Excellent work, Zoe!
Pratte ZA, Longo GO, Burns AS, Hay ME, Stewart FJ. 2017. Contact with turf algae alters the coral microbiome: contact versus systemic impacts. Coral Reefs. In press.
Coral reefs are degrading to algal-dominated reefs worldwide, with alterations of coral microbiomes commonly co-occurring with reef demise. The severe thermal anomaly during the 2016 El Nino event in the South Pacific killed many corals and stressed others. Here, we examined the microbiome of turf algae and of the coral Porites sp. in contact with turf during this thermal event, allowing for the in situ examination of algal turf effects on the coral microbiome during a period of environmental stress.
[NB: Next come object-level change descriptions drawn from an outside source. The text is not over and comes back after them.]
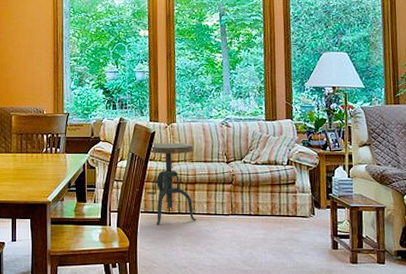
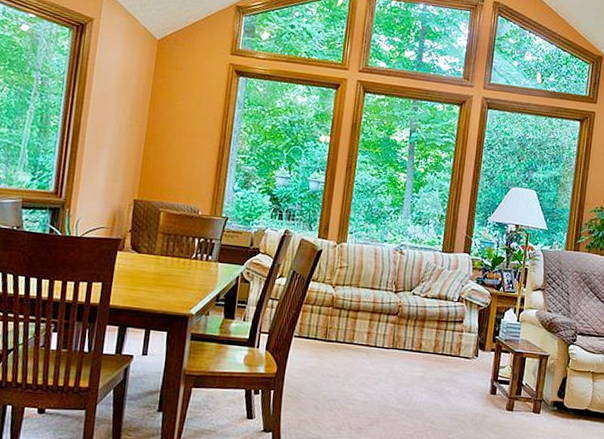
side table: present [146,142,196,225] -> none [303,261,362,352]

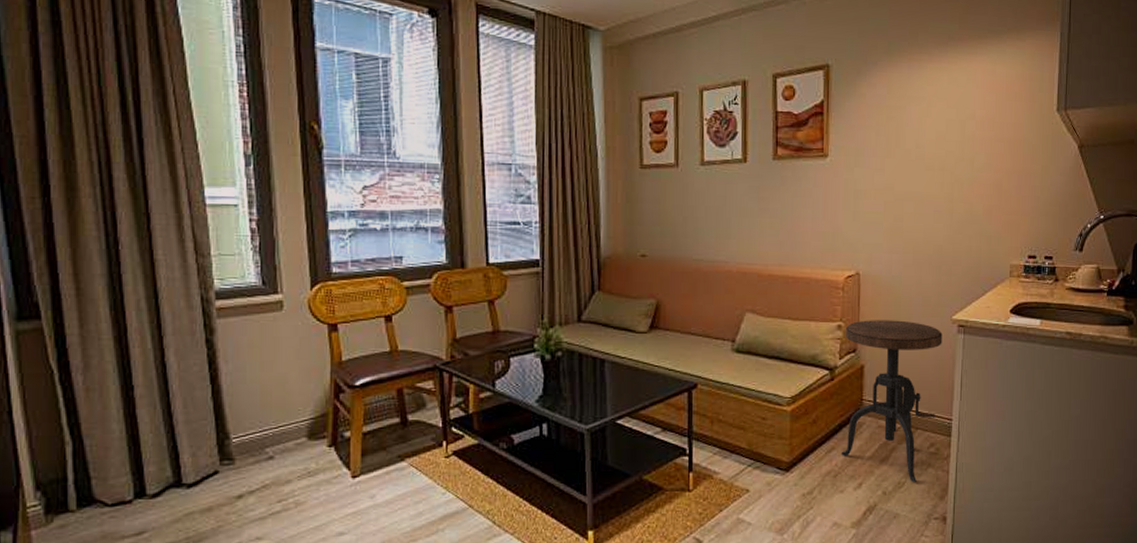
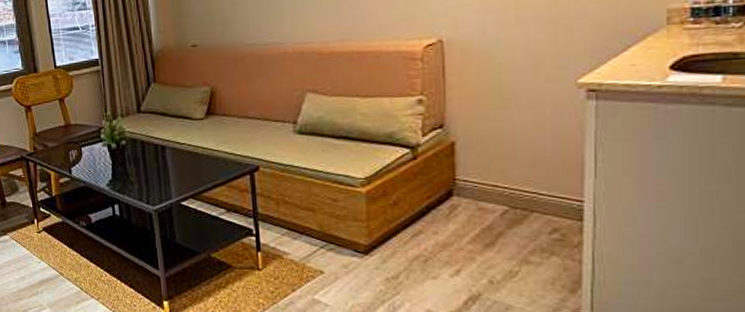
side table: present [841,320,943,482] -> none [427,89,564,271]

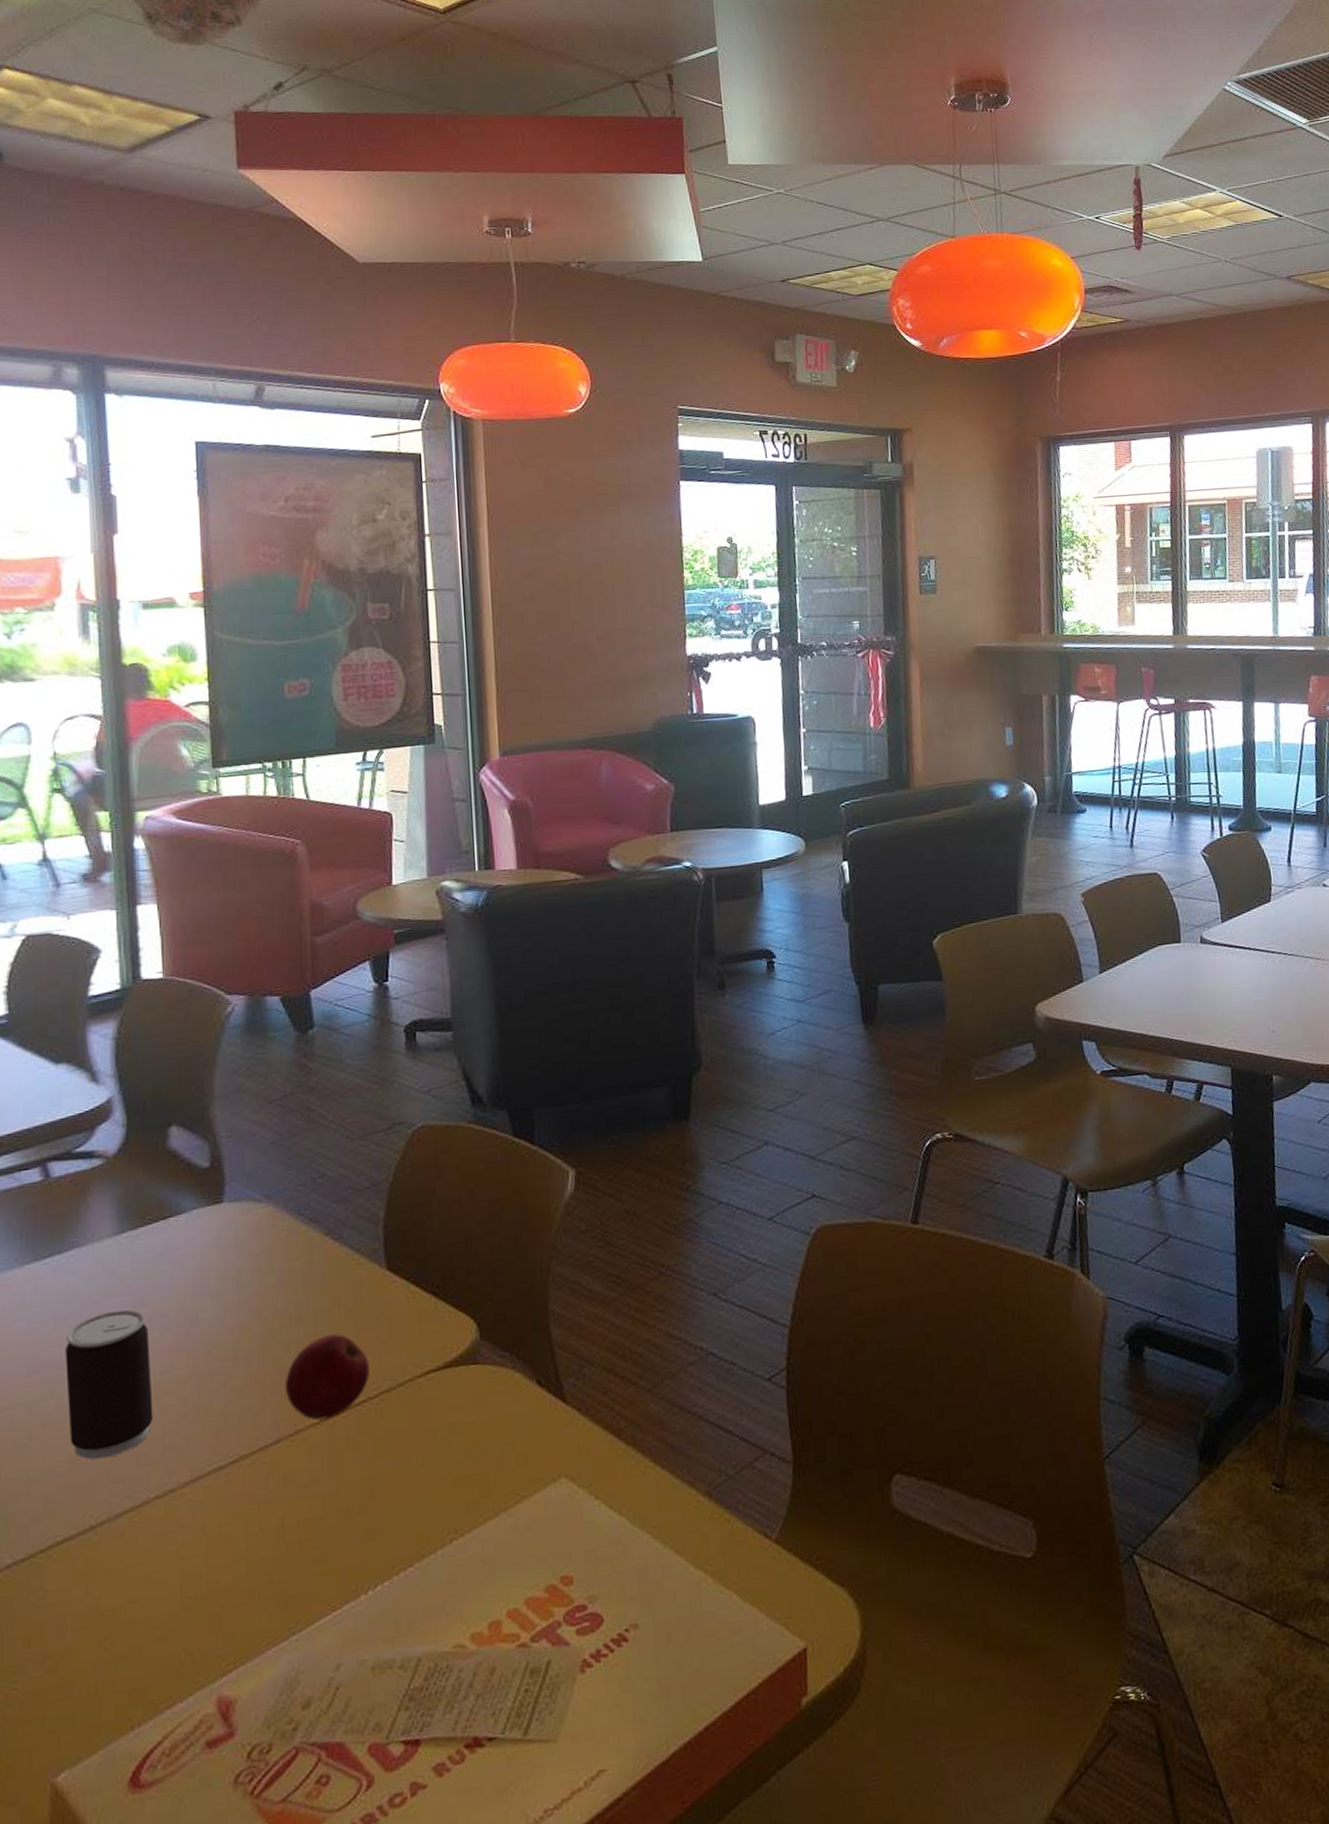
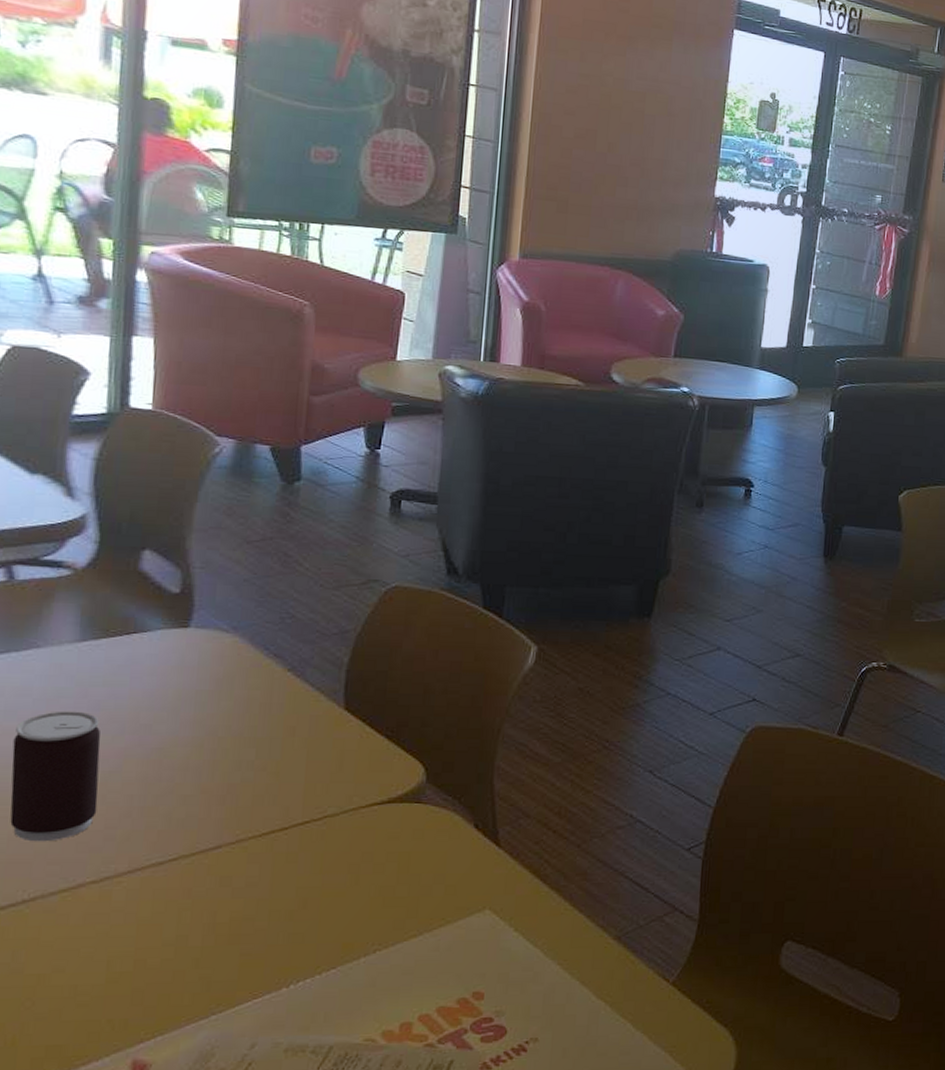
apple: present [285,1334,370,1421] -> none [232,760,317,834]

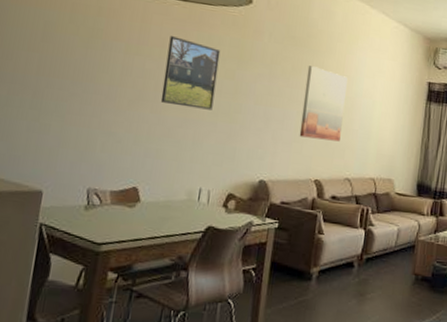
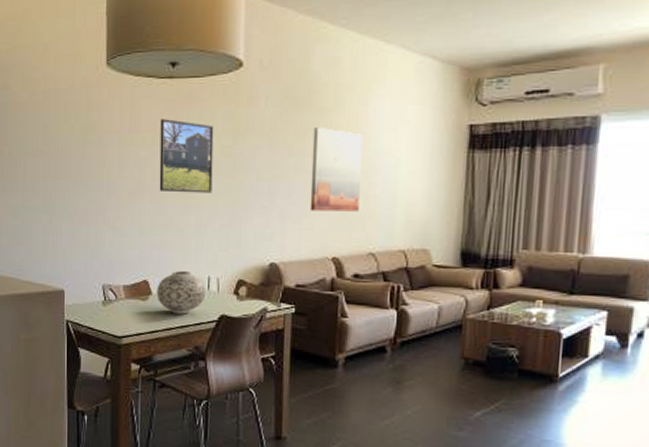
vase: none [145,180,196,224] -> present [156,271,205,314]

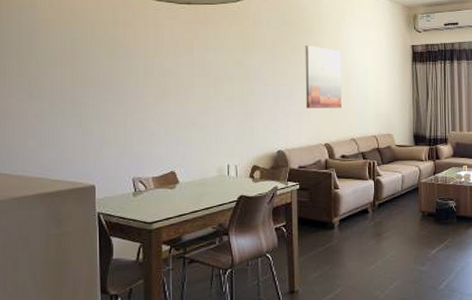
vase: present [156,271,205,314] -> none [183,161,225,198]
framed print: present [159,119,214,193] -> none [181,37,228,97]

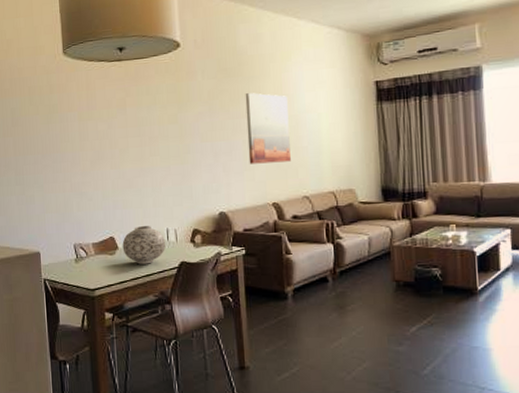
vase: none [183,161,225,198] -> present [122,226,165,265]

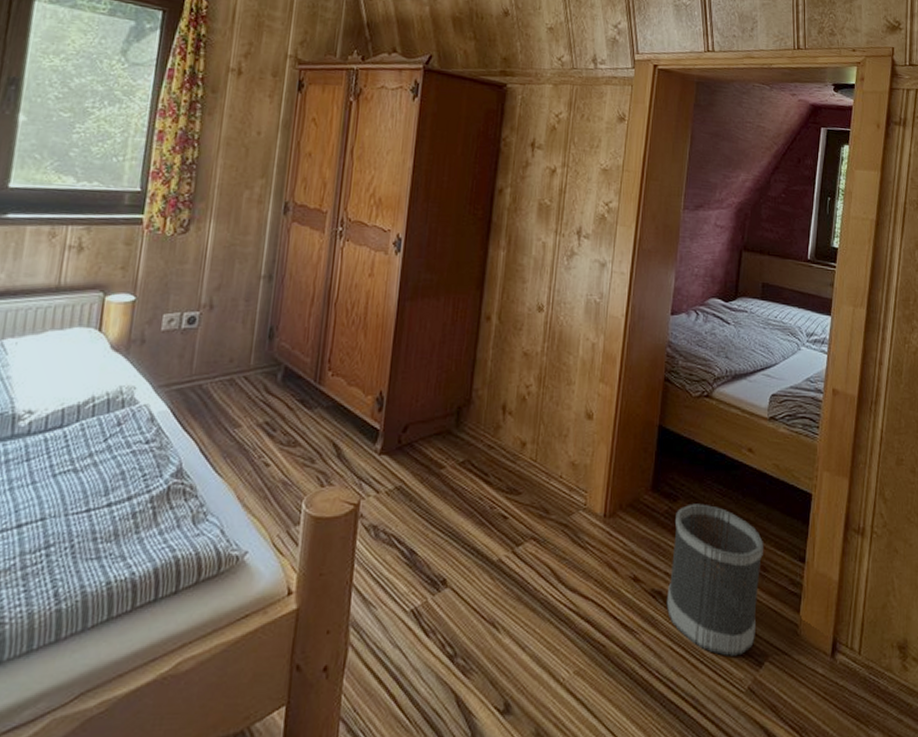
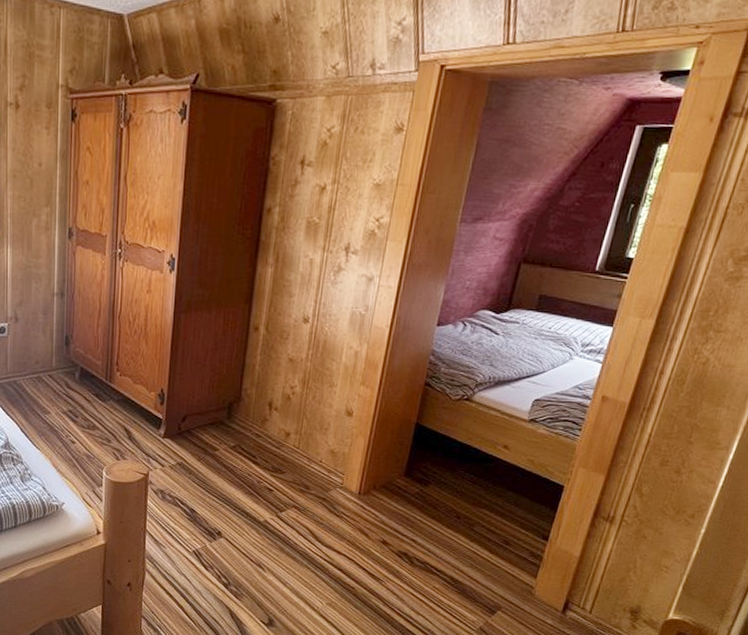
wastebasket: present [666,503,764,656] -> none [410,488,509,605]

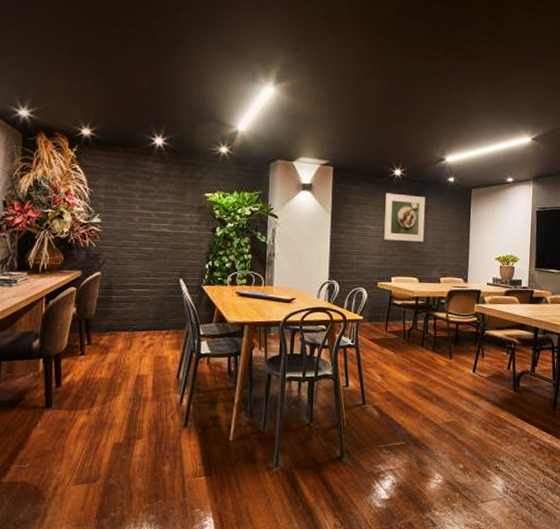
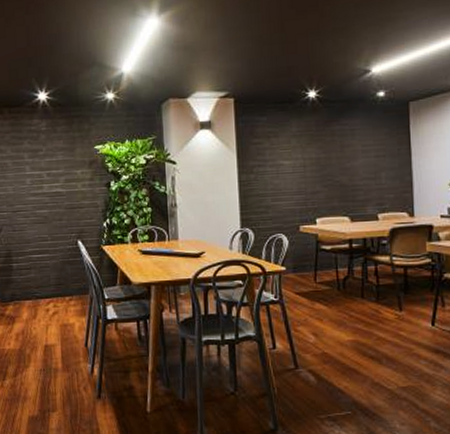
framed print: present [384,193,425,243] -> none [300,119,352,176]

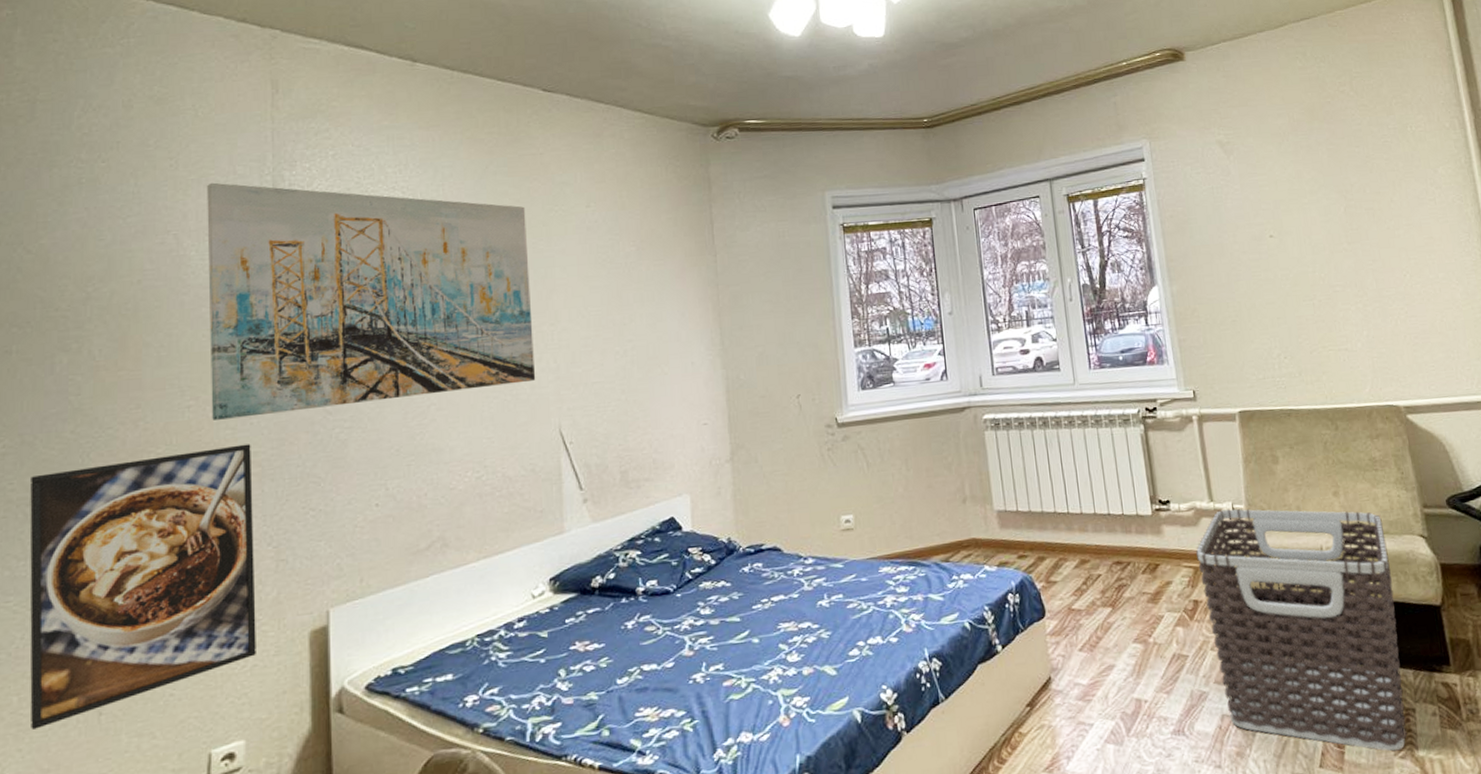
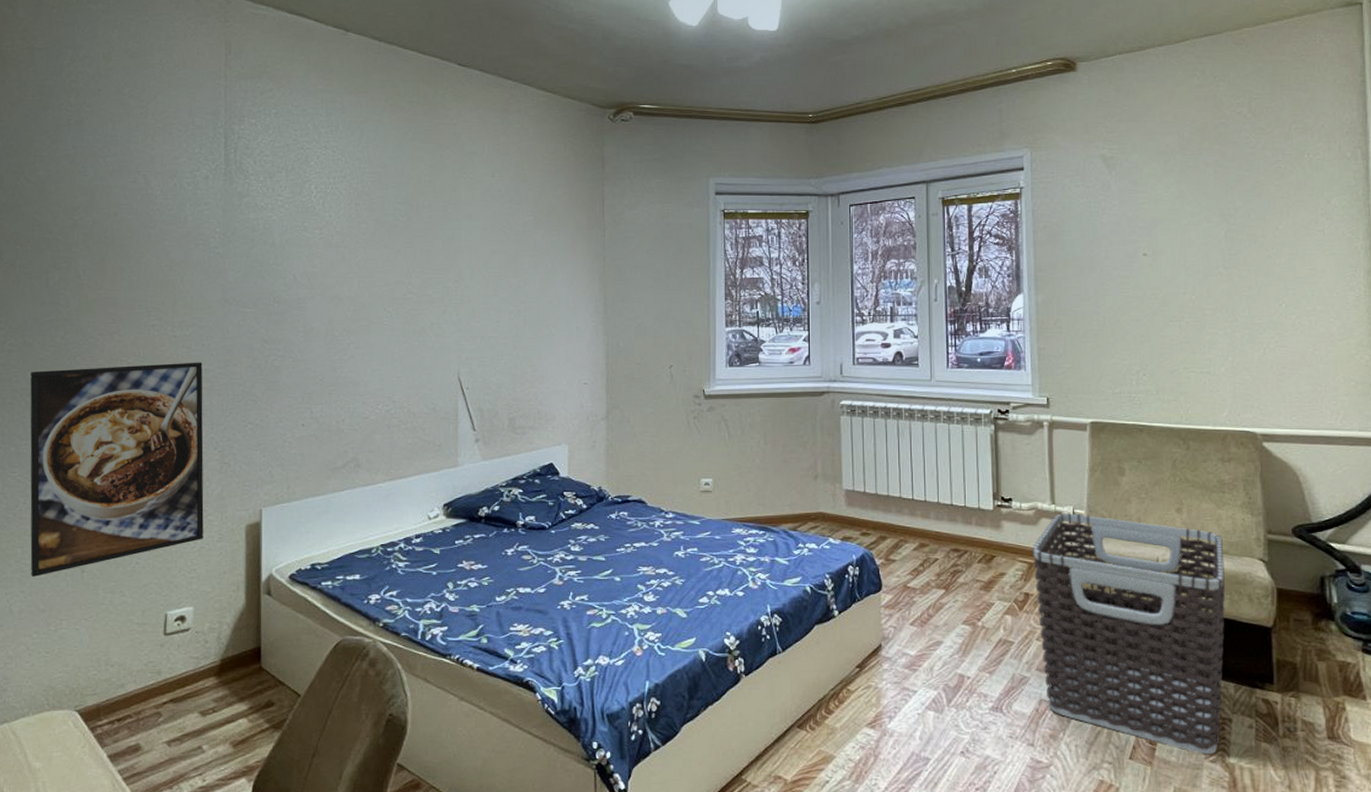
wall art: present [207,182,536,420] -> none [170,131,440,339]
Whereas the microbial composition affiliated with turf did not differ between coral-contacted and non-contacted turfs, microbiomes of corals in direct contact with turf were similar to those of the turf microbiome and differed significantly from coral portions 5 cm from the point of turf/coral contact and from portions of the coral that looked most healthy, regardless of location. Although the majority of significant differences occurred in coral samples at the point of contact, a small subset of microbial taxa were enriched in coral tissues taken 5 cm from turf contact compared to all other sample types, including samples from areas of the coral that appeared most healthy. These results suggest that the coral microbiome is susceptible to colonization by microbes from turf, but not vice versa. Results also suggest that algal contact elicits a subtle shift in the coral microbiome just beyond the contact site. The combination of turf microbiome stability and coral microbiome vulnerability at areas of contact may contribute to the continued decline in coral cover and increase in algal cover associated with coral-algal phase shifts.